Arabs complain of police abuse, discrimination in hunt for Tel Aviv shooter

One Tel Aviv resident says home ‘turned upside-down’ by cops searching for suspect in Friday’s fatal Dizengoff shooting

Dov Lieber is a former Times of Israel Arab affairs correspondent.

Israeli police officers search for a gunman near the scene of a shooting attack in Tel Aviv, January 1, 2016. (AP/Oded Balilty)
Israeli police officers search for a gunman near the scene of a shooting attack in Tel Aviv, January 1, 2016. (AP/Oded Balilty)

As Israel Police focused its hunt for the prime suspect in Friday’s fatal Tel Aviv shooting around the northern neighborhood of Ramat Aviv, Arabs living in the area on Monday reported abuse and complained of discrimination by officers who searched their homes.

Police intensified their search for Nashat Milhem on Monday afternoon after his cellphone was found in the area three days earlier. There were conflicting reports whether the 29-year-old gunmen from Arara — an Arab village in northern Israel — had ditched the phone before or after the attack, in which two people were killed and seven others were injured.

In one popular and very sarcastic Facebook status, which included pictures of the apartment in a mess after the police search, Ramat Aviv resident Ahmad Amer wrote:

“So the police decided today 4.1.16, that it makes perfect sense to enter our apartment in Ramat Aviv, to turn it completely upside-down in a barbaric way, to take out the clothes in the closet, because obviously the terrorist is hiding in the third shelf, to turnover the couch because, no doubt, he crawled under there.

“Of course, all this without any warrant — because we are Arabs and we — a doctor, an engineer, and manager in the stock exchange want to hide your terrorist.

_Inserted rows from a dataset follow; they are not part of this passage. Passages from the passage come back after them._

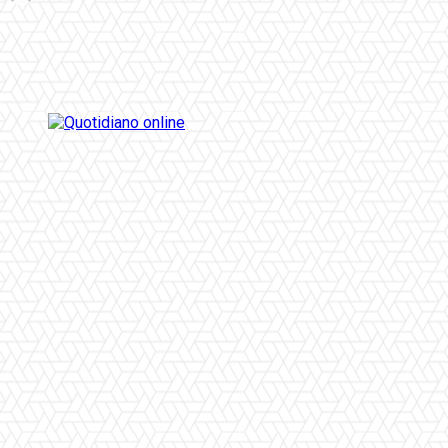
Facebook
Twitter
Pinterest
WhatsApp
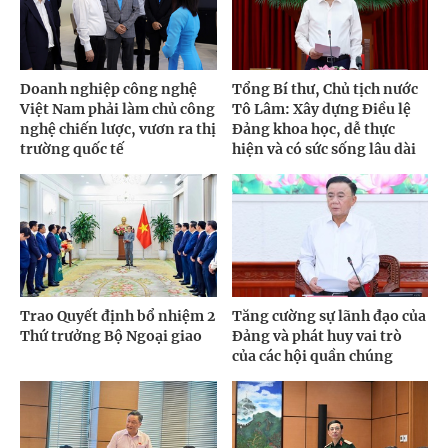
Doanh nghiệp công nghệ
Tổng Bí thư, Chủ tịch nước
Việt Nam phải làm chủ công
Tô Lâm: Xây dựng Điều lệ
nghệ chiến lược, vươn ra thị
Đảng khoa học, dễ thực
trường quốc tế
hiện và có sức sống lâu dài
Trao Quyết định bổ nhiệm 2
Tăng cường sự lãnh đạo của
Thứ trưởng Bộ Ngoại giao
Đảng và phát huy vai trò
của các hội quần chúng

“I am seething mad and I have nothing to do with this matter except to write a meaningless Facebook status.”

https://www.facebook.com/Ahmad.Amer.1989/posts/10153845711475747

A Druze resident of Ramat Aviv who formerly served as an IDF officer told The Times of Israel on condition of anonymity that he felt the search of his apartment strained the positive relations between the Druze community and the state.

“Our apartment was also searched. But unlike other apartments, this apartment is inhabited by two discharged soldiers, one of whom served as a combat officer. This certainly raises a lot of questions about nationality aside humanity, and it also certainly raises a question about the blood-pact policy that Druze leaders advocate,” he wrote in an email, referring to the concept that the fates of Druze and Jewish citizens are intertwined through joint military service.

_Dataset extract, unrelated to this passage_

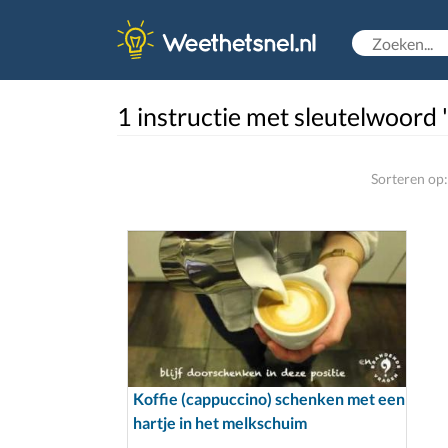
1 instructie met sleutelwoord 
Sorteren op:
Koffie (cappuccino) schenken met een
hartje in het melkschuim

The former soldier’s statement continued: “Is this policy real, or is it that the moment you take off your uniform, you’ll wake up on Friday morning to nine officers in the police’s Special Patrol Unit in your apartment with their faces covered?””

In a Facebook post, Muhammad Abdulqader, who is also a student activist for the Hadash Party — a joint Jewish-Arab party currently within the Joint (Arab) List — jibed at the perceived discrimination by police who searched Arab apartments in the hunt for Milhem.

“Eliyahu Hakim 10, a new building, seven floors, 28 apartments. But only one apartment is suspected: Apartment No. 20, on the 5th floor. A light knock at the door, police. Unfortunately, this was expected. From the entire building, they went directly to the 5th floor and apartment No. 20. But of course it is ‘random.’

“Well it’s no fun when Mohammed, Mohammed and Qassam are sitting in an apartment in this cold, with too much ‘radicalism’ at the same time.”

“So yalla, one for the documents, one for the inspection and one for searching the apartment. And no, do not continue your search in the next apartment for Nashat Milhem. Just click for the elevator and go to the nearest Arab apartment, you can even use Waze: 200 meters more and there is another Arab apartment,” he wrote, referring to the popular Israeli navigation app.

Abdulqader told The Times of Israel that the police who came to his apartment acted professionally.

“They checked our ID cards, looked around to see who was in the apartment, asked politely some questions and left.”

He said he personally knew of 10 cases in which Arab apartments had been searched, and only in one incident had their been any damage done to the premises.

“It’s not the damage that bothers me,” continued Abdulqader. “I just think it’s ridiculous to choose me because I am an Arab.”